Repeal a 2.3% excise tax on medical device makers and importers. Repealing it would save them $20 billion over the next decade.
This bill was not analyzed by the Congressional Budget Office.[3]
H.R. 3121 was introduced into the United States House of Representatives on September 18, 2013 under the short title "American Health Care Reform Act of 2013" as a replacement for the Affordable Care Act. The bill was introduced by Rep. David P. Roe (R, TN-1). It was referred to the United States House Rules Committee, Committee on Appropriations, Committee on House Administration, Natural Resources Committee, House Judiciary Committee, Education and the Workforce Committee, Ways and Means Committee, and Energy and Commerce Committee on the same day it was introduced. The Energy Committee sent it to the Subcommittee on Health on September 20. The Natural Resources Committee sent it to the Subcommittee on Indian and Alaska Native_Affairs on September 23. On October 15, the Judiciary Committee sent it to both the Subcommittees on Constitution and Civil Justice and Regulatory Reform, Commercial And Antitrust Law.[4]
Critics of H.R. 3121 note that it would include repealing the Affordable Care Act in its entirety.[3]
The use of Health Savings Accounts in the American Health Care Act has been criticized as of limited value to low income Americans, who would not be able to take advantage of the provision.[3]
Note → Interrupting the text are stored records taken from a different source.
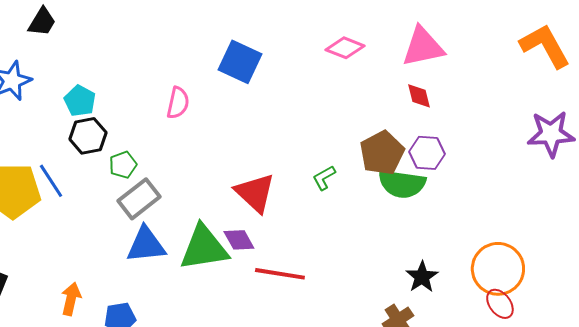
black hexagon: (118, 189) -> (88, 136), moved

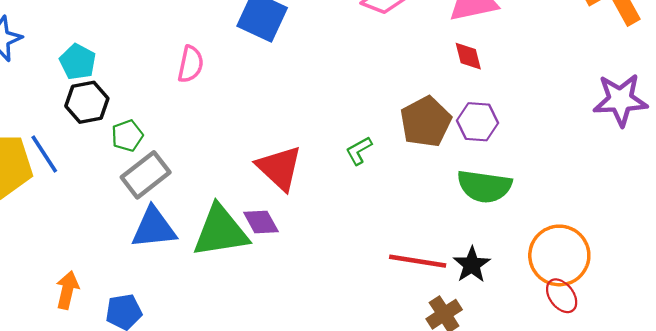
green semicircle: (402, 184) -> (484, 186), moved
red line: (280, 274) -> (418, 261), moved

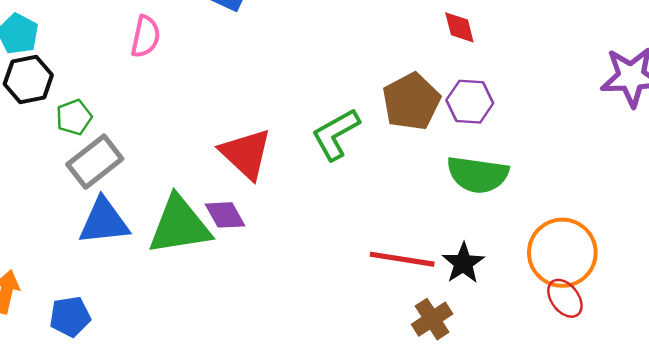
green L-shape: (359, 151) -> (336, 134), size x1.6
The Act uses state-run high-risk pools to assist people with pre-existing conditions, which could be excluded from insurance coverage upon repeal of the Affordable Care Act. These pools have typically required high rates, which may make them unaffordable for individuals with low incomes. H.R. 3121 would appropriate $25 billion to be spent over 10 years (or an average of $2.5 billion annually) to subsidize the high risk pools.[3] The cost of covering pre-existing conditions was estimated to be between $15 and $20 billion per year, according to a 2010 National Affairs article.[5] The bill would allow individuals to move between insurance plans and not be without coverage, including coverage for pre-existing conditions.[1]
H.R. 3121 would attempt to create a more competitive health care market to control prices. This would be achieved through allowing insurance policies to be sold across state lines, prevent a single insurance carrier from dominating the market in any one state, and provide a website for comparing insurance plans, and prevention of federal funding of abortions.[3] Small businesses would be allowed to pool together to negotiate lower rates. The bill strives to achieve affordable health care and increased access, but without mandates or tax increases.[1]
It has been predicted that allowing purchase of insurance across state lines without national requirements for coverage would create a "race to the bottom." The insurance companies would try to reduce how much they would need to charge for their plans by limiting coverage. If individuals choose to purchase primarily on the cost of the plan, many people could end up with insurance offers very little coverage.[6]
The bill would reform medical malpractice laws, including limiting non-economic damages to $250,000, in an effort to reduce costs of healthcare. Critics have noted that medical liability costs represent only about 2.4% of health care spending, so reforms will have minimal impact.[3]
The Act consists of less than 200 pages, as compared to the 2,700-page Affordable Care Act. Supporters believe this bill to be less complex, and easier to understand and define.[1]